| What to do |
Every line from the first record below down to the line that includes "left eye: (335, 209)" must be reproduced exactly; the pictures are not.

| Records shown |
----
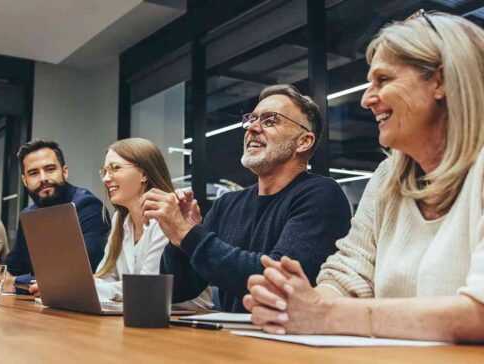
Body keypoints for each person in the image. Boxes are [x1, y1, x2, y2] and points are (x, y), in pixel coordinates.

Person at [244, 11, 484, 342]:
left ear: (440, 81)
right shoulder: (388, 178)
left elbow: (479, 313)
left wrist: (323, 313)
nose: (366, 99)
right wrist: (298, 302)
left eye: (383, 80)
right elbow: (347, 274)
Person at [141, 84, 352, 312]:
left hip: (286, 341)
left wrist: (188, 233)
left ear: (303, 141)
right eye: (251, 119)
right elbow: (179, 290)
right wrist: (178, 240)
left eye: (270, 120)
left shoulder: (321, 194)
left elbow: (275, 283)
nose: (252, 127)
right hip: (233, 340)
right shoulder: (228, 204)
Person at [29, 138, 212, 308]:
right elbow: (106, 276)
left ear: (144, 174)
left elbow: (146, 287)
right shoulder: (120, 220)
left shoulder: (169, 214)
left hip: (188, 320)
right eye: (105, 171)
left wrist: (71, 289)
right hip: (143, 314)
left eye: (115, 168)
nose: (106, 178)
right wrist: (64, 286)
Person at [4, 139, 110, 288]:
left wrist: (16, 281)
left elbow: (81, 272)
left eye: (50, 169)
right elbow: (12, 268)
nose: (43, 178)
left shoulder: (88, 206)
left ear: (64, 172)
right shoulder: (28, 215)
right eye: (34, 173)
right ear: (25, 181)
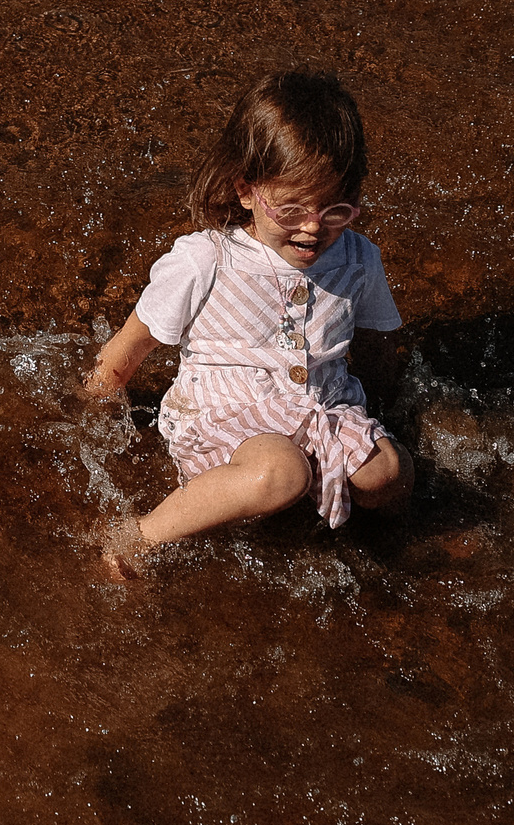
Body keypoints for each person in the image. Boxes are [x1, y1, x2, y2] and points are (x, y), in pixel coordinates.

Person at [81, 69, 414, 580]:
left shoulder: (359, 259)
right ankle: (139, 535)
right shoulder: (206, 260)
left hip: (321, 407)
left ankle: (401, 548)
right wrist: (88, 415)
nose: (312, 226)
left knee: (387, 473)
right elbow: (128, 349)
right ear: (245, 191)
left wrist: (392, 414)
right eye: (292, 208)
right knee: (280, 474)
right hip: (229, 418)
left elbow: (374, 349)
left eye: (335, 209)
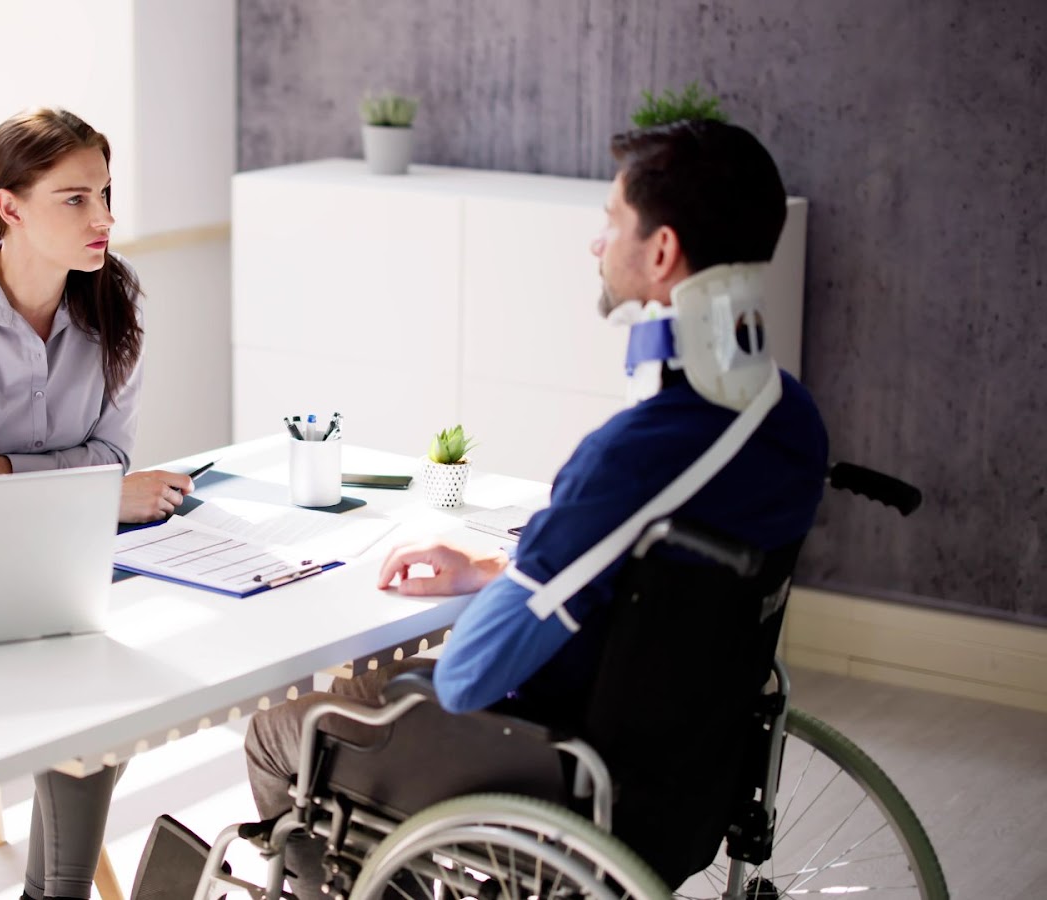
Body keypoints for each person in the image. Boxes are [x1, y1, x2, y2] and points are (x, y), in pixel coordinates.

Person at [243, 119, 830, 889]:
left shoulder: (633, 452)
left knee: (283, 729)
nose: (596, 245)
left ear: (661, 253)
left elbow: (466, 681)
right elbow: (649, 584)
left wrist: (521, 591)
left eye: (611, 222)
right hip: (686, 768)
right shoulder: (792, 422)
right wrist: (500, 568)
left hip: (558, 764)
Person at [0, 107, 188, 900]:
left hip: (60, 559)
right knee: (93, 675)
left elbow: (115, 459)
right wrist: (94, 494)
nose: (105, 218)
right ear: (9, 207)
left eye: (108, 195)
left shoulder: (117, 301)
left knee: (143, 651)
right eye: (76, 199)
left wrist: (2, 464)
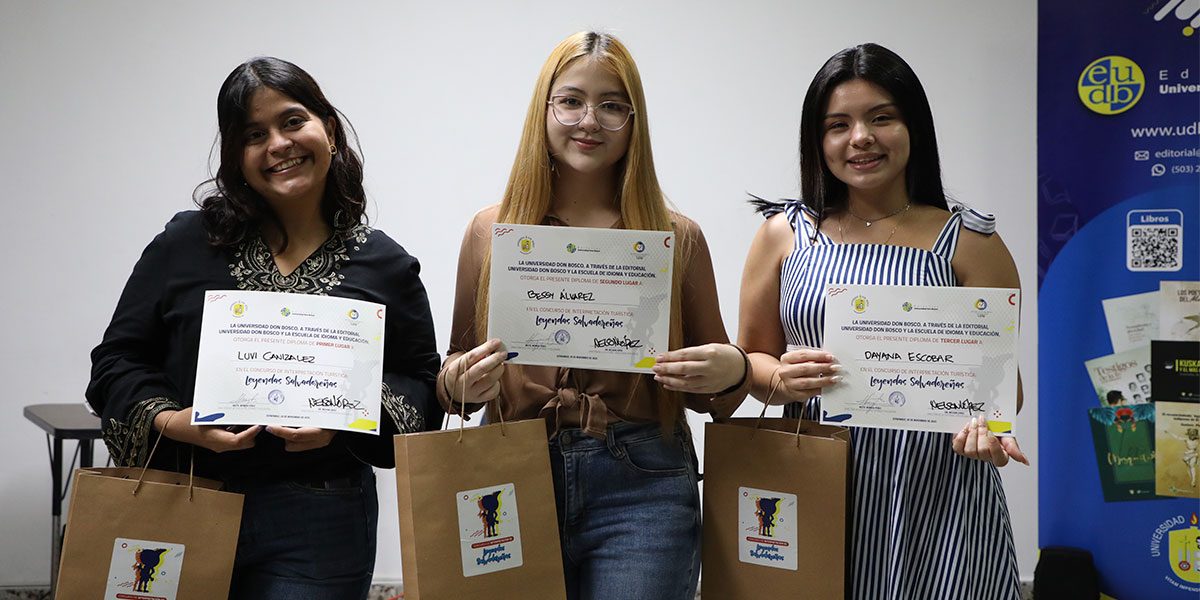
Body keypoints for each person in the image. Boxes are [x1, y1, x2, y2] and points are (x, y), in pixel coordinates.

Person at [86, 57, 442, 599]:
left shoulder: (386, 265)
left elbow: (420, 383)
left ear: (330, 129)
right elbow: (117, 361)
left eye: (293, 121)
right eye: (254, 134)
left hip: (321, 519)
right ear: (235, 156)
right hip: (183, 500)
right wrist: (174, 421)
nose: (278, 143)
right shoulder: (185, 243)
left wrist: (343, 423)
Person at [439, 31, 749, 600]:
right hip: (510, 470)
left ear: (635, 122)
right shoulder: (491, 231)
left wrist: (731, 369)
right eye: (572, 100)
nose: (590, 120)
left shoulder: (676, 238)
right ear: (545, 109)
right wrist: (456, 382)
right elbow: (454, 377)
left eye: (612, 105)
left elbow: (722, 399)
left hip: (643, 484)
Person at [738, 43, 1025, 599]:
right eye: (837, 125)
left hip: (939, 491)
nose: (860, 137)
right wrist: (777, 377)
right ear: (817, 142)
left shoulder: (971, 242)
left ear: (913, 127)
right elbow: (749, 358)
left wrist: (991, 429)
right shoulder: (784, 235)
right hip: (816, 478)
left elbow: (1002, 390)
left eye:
----
| Result |
Body keypoints for each person in the image. Boxes are [x1, y1, x2, y2] and points are (x, y), in pixel coordinates.

Person at [244, 11, 484, 342]:
left ear: (440, 81)
right shoulder: (388, 178)
left elbow: (479, 313)
left wrist: (323, 313)
nose: (366, 99)
right wrist: (298, 302)
left eye: (383, 80)
right elbow: (347, 274)
Person at [141, 84, 352, 312]:
left hip: (286, 341)
left wrist: (188, 233)
left ear: (303, 141)
right eye: (251, 119)
right elbow: (179, 290)
right wrist: (178, 240)
left eye: (270, 120)
left shoulder: (321, 194)
left elbow: (275, 283)
nose: (252, 127)
right hip: (233, 340)
right shoulder: (228, 204)
Person at [29, 138, 212, 308]:
right elbow: (106, 276)
left ear: (144, 174)
left elbow: (146, 287)
right shoulder: (120, 220)
left shoulder: (169, 214)
left hip: (188, 320)
right eye: (105, 171)
left wrist: (71, 289)
right hip: (143, 314)
left eye: (115, 168)
nose: (106, 178)
right wrist: (64, 286)
Person at [4, 139, 110, 288]:
left wrist: (16, 281)
left elbow: (81, 272)
left eye: (50, 169)
right elbow: (12, 268)
nose: (43, 178)
left shoulder: (88, 206)
left ear: (64, 172)
right shoulder: (28, 215)
right eye: (34, 173)
right ear: (25, 181)
Body keypoints for each person in the image. Boxes are [x1, y1, x2, y2] and points are (x, y), in pixel coordinates.

Person at [81, 69, 414, 580]:
left shoulder: (359, 259)
right ankle: (139, 535)
right shoulder: (206, 260)
left hip: (321, 407)
left ankle: (401, 548)
right wrist: (88, 415)
nose: (312, 226)
left knee: (387, 473)
right elbow: (128, 349)
right ear: (245, 191)
left wrist: (392, 414)
right eye: (292, 208)
right knee: (280, 474)
right hip: (229, 418)
left elbow: (374, 349)
left eye: (335, 209)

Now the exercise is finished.